Instructions for the task: Copy down the listing below exactly. Do not include pictures.

The data:
..............................
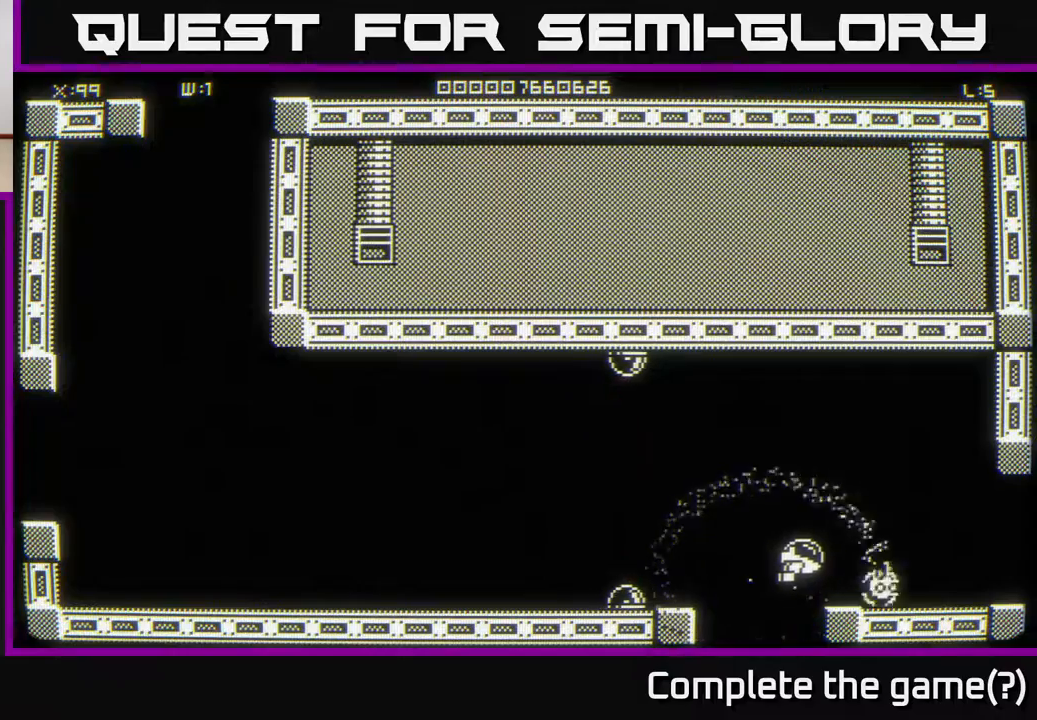
{"buttons": [], "left_stick": "right", "right_stick": "center", "events": []}
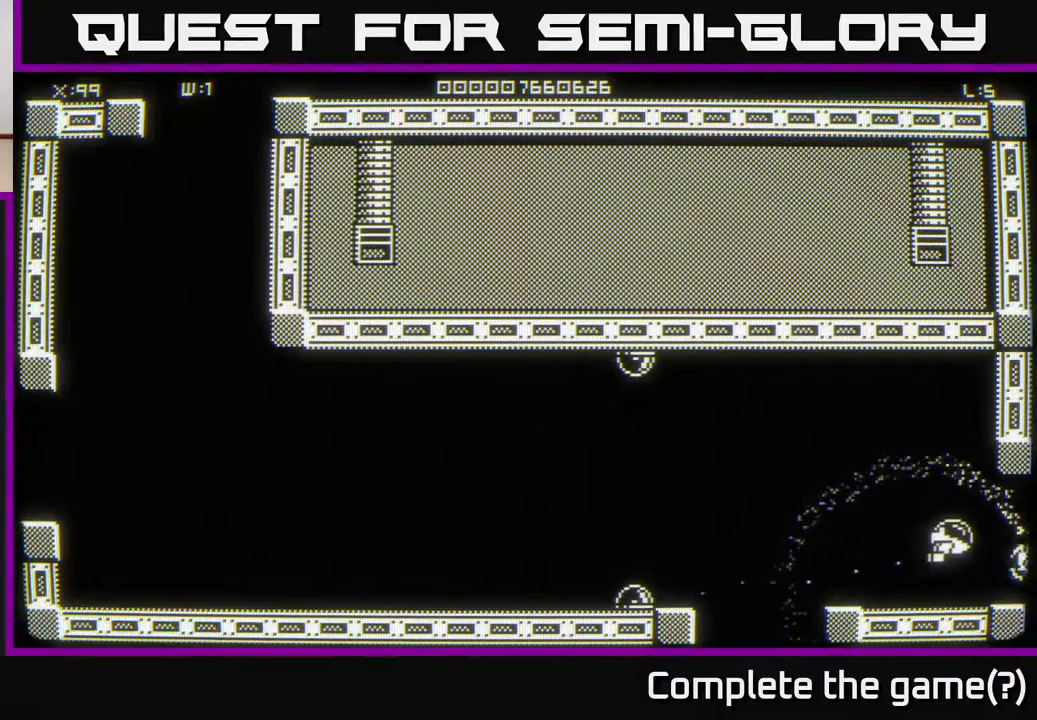
{"buttons": [], "left_stick": "center", "right_stick": "center", "events": [[233, "left_stick", "center"]]}
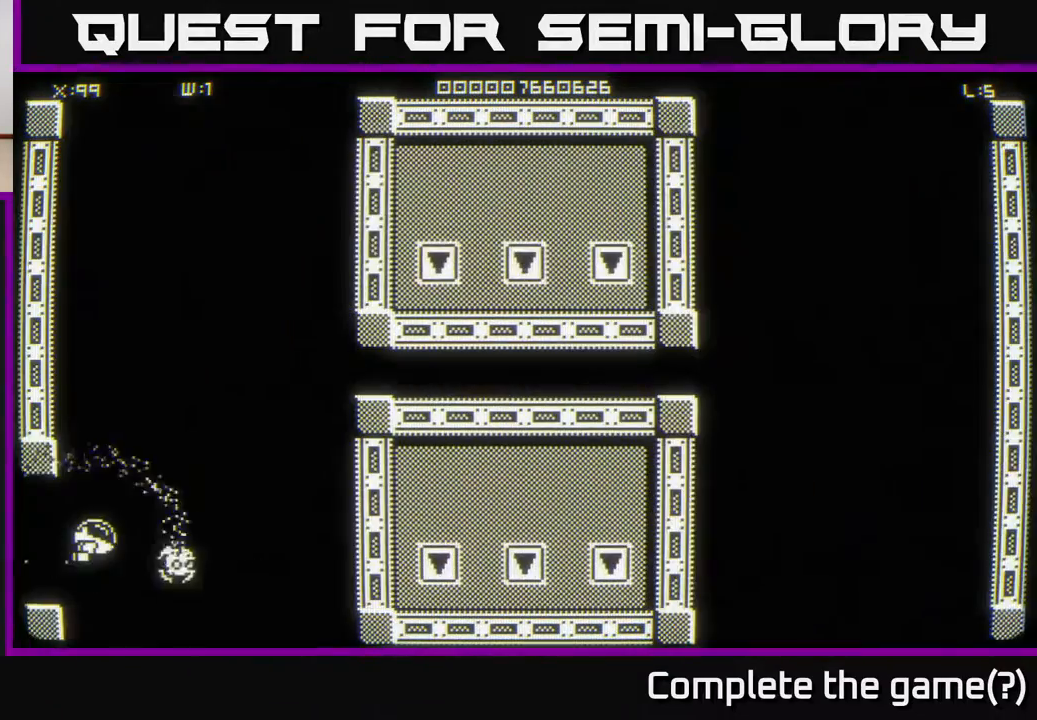
{"buttons": [], "left_stick": "right", "right_stick": "center", "events": [[217, "left_stick", "right"]]}
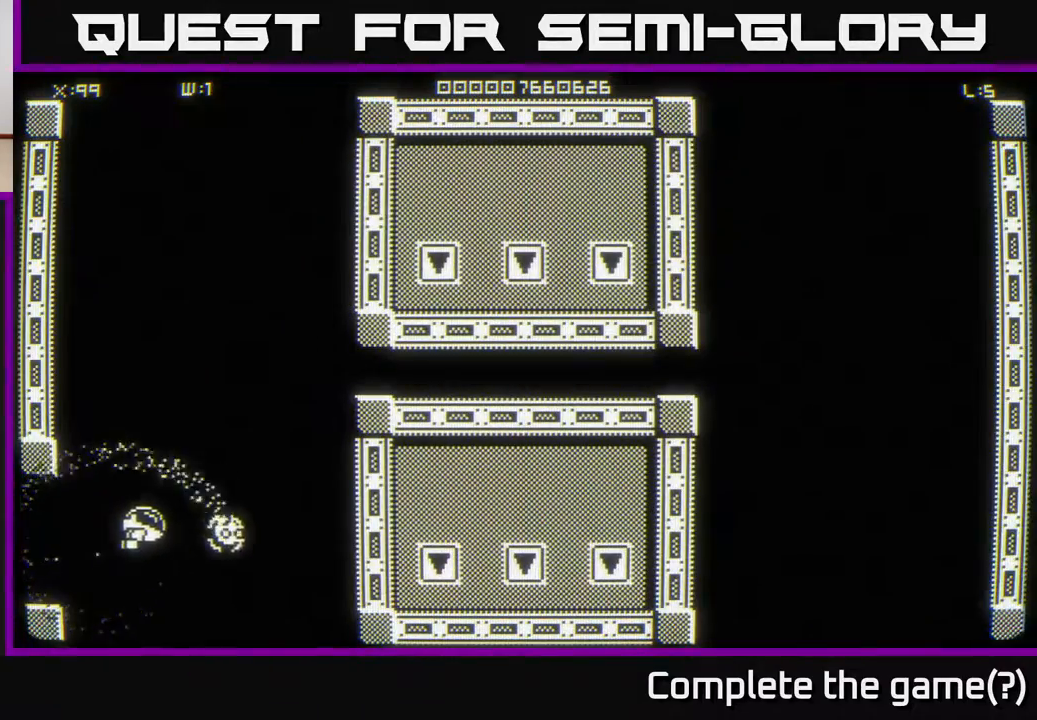
{"buttons": [], "left_stick": "down-left", "right_stick": "center", "events": [[133, "left_stick", "down"], [400, "left_stick", "down-left"]]}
..............................
Answer below:
{"buttons": [], "left_stick": "right", "right_stick": "center", "events": []}
{"buttons": [], "left_stick": "center", "right_stick": "center", "events": [[233, "left_stick", "center"]]}
{"buttons": [], "left_stick": "right", "right_stick": "center", "events": [[217, "left_stick", "right"]]}
{"buttons": [], "left_stick": "down-left", "right_stick": "center", "events": [[133, "left_stick", "down"], [400, "left_stick", "down-left"]]}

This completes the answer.